It looks like your code has a leak and does not close all IndexReaders/Writers that you use during your custom code in Solr. It is impossible to review this from outside.

You shuld use the Solr provided SolrIndexWriter and SolrIndexSearcher to do your custom stuff and let Solr manage them.

Uwe

Am 10.09.2023 um 04:09 schrieb Rahul Goswami:
Uwe,
Thanks for the response. I have openSearcher=false in autoCommit, but I do
have an autoSoftCommit interval of 5 minutes configured as well which
should open a searcher.
In vanilla Solr, without my code, I see that if I completely reindex all
documents in a segment (via a client call), the segment does get deleted
after the soft commit interval. However if I process the segments as per
Approach-1 in my original email, I see that the 0 doc 7.x segment stays
even after the process finishes, i.e even after I exit the
try-with-resources block.  Note that my index is a mix of 7.x and 8.x
segments and I am only reindexing 7.x segments by preventing them from
participating in merge via a custom MergePolicy.
Additionally as mentioned, Solr provides a handler (<core>/admin/segments)
which does what Luke does and it shows that by the end of the process there
are no more 7.x segments as referenced by the segments_x file. But for some
reason the physical 7.x segment files continue to stay behind until I
restart Solr.

Thanks,
Rahul

On Mon, Sep 4, 2023 at 7:18 AM Uwe Schindler <u...@thetaphi.de> wrote:

Hi,

in Solr the empty segment keeps open as long as there is a Searcher
still open. At some point the empty segment (100% deletions) will be
deleted, but you have to wait until SolIndexSearcher has restarted.
Maybe check your solrconfig.xml and check if openSearcher is enabled
after autoSoftCommit:

https://solr.apache.org/guide/solr/latest/configuration-guide/commits-transaction-logs.html

Uwe

Am 31.08.2023 um 21:35 schrieb Rahul Goswami:
Stefan, Mike,
Appreciate your responses! I spent some time analyzing your inputs and
going further down the rabbit hole.

Stefan,
I looked at the IndexRearranger code you referenced where it tries to
drop
the segment. I see that it eventually gets handled via
IndexFileDeleter.checkpoint() through file refCounts (=0 for deletion
criteria). The same method also gets called as part of
IndexWrtier.commit()

▶ _Pixel coordinate listings_
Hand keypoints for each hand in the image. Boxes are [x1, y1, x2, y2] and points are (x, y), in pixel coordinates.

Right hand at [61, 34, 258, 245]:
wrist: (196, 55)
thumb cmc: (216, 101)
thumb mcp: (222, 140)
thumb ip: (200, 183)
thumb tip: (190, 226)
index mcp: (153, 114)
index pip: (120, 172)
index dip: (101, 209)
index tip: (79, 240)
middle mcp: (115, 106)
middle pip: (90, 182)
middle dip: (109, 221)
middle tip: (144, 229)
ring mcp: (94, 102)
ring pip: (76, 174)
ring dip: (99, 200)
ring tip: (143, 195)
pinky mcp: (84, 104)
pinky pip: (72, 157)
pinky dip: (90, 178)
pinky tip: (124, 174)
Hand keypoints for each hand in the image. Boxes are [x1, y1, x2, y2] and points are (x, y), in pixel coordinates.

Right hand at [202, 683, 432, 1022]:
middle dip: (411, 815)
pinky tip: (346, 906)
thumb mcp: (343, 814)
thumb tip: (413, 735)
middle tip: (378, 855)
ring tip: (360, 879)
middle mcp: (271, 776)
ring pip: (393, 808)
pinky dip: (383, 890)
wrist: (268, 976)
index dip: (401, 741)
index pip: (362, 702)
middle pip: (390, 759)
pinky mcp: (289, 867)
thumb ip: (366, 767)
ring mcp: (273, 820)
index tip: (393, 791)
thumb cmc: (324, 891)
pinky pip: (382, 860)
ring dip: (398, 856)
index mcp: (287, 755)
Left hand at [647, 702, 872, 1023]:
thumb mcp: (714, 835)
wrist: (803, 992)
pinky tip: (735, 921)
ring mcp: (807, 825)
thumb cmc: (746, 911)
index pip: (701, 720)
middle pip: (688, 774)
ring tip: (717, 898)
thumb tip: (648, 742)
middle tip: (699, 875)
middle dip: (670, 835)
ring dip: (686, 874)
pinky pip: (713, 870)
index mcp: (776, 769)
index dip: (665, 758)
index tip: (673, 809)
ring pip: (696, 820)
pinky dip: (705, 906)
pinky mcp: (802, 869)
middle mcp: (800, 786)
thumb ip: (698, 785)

▶ _PROBLEM A_
Name every person who appears in the Solr thread, either as a writer or as someone addressed.
▶ _PROBLEM B_
Transcribe the Solr thread from "You shuld use" up to and including "open a searcher.".
▶ _PROBLEM C_
Answer these questions from the Solr thread:
(i) What autoSoftCommit interval does Rahul have configured?
(ii) Which Solr handler does what Luke does?
(iii) Through which method does Rahul see the segment drop eventually get handled?
These records have no connection to the Solr thread.

▶ _ANSWER SPACE A_
Uwe Schindler, Rahul Goswami, Stefan, Mike

▶ _ANSWER SPACE B_
You shuld use the Solr provided SolrIndexWriter and SolrIndexSearcher to do your custom stuff and let Solr manage them.

Uwe

Am 10.09.2023 um 04:09 schrieb Rahul Goswami:
Uwe,
Thanks for the response. I have openSearcher=false in autoCommit, but I do
have an autoSoftCommit interval of 5 minutes configured as well which
should open a searcher.

▶ _ANSWER SPACE C_
(i) 5 minutes
(ii) <core>/admin/segments
(iii) IndexFileDeleter.checkpoint()